ARTICLE:
* START *

# All Calm Now



## Kadee (Nov 4, 2015)

We had a huge storm pass through SA with even a mention of a tornado in an area in South Australia (Minarto) which is the southern side of Adelaide ( It is very rare to have a tornado in South Australia, or Anywhere in Aust) .. We had a very dry October with only 4 mills of rain recorded for  that month compaired  to the normal 35 mills ..South Australia is generally referred to as the driest state in Aust ..
Anway where we live we sadly tend miss out on allot of the rain that falls in SA, which is often needed to finish off cereal crops our area is know for ..However Adelaide city area received less the 3 mills of rain in the storm two days ago , We received 48 Mills ..other areas near us received up to 70 mills ..it was a very  welcome relief for our rain water tanks, and poor garden with a hotter dryer than average October ( which is spring time)  
Cereal growers not happy as most crops are almost ready to be harvested 
Sorry tried to post photo having trouble will try again latter


----------



## Warrigal (Nov 4, 2015)

* END *

PROBLEMS AND TASKS:
1. Extract the passage of the storm thread between "## Kadee (Nov" and "is spring time)", inclusive.
2. List every rainfall amount, as a number of millimeters, that the storm thread mentions.
3. Write what follows next in the storm thread, picking up right after its final line.

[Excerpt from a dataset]
* START *

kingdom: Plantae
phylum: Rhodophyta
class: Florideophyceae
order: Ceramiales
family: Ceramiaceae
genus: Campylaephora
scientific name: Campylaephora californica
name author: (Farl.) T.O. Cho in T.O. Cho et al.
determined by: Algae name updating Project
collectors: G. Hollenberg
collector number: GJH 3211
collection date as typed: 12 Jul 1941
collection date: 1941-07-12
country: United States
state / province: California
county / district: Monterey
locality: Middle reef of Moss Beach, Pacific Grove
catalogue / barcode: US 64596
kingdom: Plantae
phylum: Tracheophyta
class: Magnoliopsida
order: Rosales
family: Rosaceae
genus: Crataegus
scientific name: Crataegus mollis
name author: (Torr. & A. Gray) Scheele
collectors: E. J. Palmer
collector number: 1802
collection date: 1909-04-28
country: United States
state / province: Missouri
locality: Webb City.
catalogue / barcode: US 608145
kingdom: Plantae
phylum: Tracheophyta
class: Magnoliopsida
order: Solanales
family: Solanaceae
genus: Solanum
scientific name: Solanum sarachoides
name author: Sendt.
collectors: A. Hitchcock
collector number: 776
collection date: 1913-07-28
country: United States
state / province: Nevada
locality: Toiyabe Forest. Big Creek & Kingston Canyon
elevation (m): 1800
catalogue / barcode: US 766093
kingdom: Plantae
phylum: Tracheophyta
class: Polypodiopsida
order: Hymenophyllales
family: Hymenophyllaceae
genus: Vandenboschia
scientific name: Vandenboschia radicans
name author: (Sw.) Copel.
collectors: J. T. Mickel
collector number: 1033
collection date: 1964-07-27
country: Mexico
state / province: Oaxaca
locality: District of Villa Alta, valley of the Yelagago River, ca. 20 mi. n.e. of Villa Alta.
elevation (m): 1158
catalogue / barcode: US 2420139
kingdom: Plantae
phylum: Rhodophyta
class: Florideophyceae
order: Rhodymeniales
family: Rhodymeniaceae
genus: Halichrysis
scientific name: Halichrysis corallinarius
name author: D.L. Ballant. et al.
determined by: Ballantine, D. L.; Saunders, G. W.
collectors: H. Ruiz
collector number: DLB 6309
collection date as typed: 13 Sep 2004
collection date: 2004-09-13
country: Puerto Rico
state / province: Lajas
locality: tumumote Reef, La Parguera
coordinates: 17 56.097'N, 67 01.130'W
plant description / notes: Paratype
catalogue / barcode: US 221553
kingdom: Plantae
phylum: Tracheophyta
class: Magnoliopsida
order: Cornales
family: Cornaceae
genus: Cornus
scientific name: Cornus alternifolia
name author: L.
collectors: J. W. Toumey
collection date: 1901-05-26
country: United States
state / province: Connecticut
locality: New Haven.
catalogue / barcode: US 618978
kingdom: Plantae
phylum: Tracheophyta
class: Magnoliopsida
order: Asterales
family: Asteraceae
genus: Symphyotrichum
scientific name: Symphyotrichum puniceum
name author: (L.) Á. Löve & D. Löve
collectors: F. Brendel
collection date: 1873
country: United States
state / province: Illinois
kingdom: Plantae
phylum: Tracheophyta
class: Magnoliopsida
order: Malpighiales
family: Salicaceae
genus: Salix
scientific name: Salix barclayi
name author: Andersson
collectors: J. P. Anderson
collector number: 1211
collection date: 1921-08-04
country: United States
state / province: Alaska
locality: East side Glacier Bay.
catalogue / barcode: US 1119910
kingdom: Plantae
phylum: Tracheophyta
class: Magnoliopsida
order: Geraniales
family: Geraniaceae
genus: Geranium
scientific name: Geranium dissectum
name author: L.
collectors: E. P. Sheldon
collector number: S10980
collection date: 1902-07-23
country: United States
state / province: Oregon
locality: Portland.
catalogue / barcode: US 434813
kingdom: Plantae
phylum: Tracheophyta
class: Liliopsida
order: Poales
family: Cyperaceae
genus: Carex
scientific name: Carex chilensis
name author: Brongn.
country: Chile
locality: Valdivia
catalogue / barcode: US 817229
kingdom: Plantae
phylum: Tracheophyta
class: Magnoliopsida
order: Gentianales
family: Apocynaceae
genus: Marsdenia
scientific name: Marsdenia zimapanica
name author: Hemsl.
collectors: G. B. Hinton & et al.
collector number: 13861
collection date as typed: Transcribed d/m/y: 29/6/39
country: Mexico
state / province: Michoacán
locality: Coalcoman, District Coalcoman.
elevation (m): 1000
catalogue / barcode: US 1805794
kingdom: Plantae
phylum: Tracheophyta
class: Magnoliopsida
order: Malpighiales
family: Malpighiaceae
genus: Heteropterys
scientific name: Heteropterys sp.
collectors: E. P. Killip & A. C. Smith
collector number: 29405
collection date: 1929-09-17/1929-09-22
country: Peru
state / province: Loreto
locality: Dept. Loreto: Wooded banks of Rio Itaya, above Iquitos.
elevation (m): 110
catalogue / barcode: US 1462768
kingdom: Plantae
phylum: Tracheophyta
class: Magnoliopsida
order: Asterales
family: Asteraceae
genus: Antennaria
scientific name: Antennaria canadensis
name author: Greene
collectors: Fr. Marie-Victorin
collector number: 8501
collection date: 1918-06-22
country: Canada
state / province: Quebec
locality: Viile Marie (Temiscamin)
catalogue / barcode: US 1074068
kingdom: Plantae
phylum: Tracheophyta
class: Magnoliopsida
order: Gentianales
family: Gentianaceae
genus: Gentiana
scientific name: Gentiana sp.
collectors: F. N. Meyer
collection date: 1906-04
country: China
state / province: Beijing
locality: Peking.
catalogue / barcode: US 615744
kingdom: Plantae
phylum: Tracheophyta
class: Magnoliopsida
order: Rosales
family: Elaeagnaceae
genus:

* END *

ANSWERS FOR THE TASKS:
1.
## Kadee (Nov 4, 2015)

We had a huge storm pass through SA with even a mention of a tornado in an area in South Australia (Minarto) which is the southern side of Adelaide ( It is very rare to have a tornado in South Australia, or Anywhere in Aust) .. We had a very dry October with only 4 mills of rain recorded for  that month compaired  to the normal 35 mills ..South Australia is generally referred to as the driest state in Aust ..
Anway where we live we sadly tend miss out on allot of the rain that falls in SA, which is often needed to finish off cereal crops our area is know for ..However Adelaide city area received less the 3 mills of rain in the storm two days ago , We received 48 Mills ..other areas near us received up to 70 mills ..it was a very  welcome relief for our rain water tanks, and poor garden with a hotter dryer than average October ( which is spring time)

2. 4, 35, 3, 48, 70

3.
May the rain gods smile on you where you are, Kadee.
We've had good rain in Sydney which will top up the dams but it will also promote the undergrowth that will become tinder over summer and fuel the fires.
Every silver cloud tends to have a dark side too.


----------



## Kadee (Nov 5, 2015)

Warrigal said:


> May the rain gods smile on you where you are, Kadee.
> We've had good rain in Sydney which will top up the dams but it will also promote the undergrowth that will become tinder over summer and fuel the fires.
> Every silver cloud tends to have a dark side too.


DW it's s nice and fresh today after that rain ..We are really pleased, normally the rain clouds just drift over us at least we got "our share" this time.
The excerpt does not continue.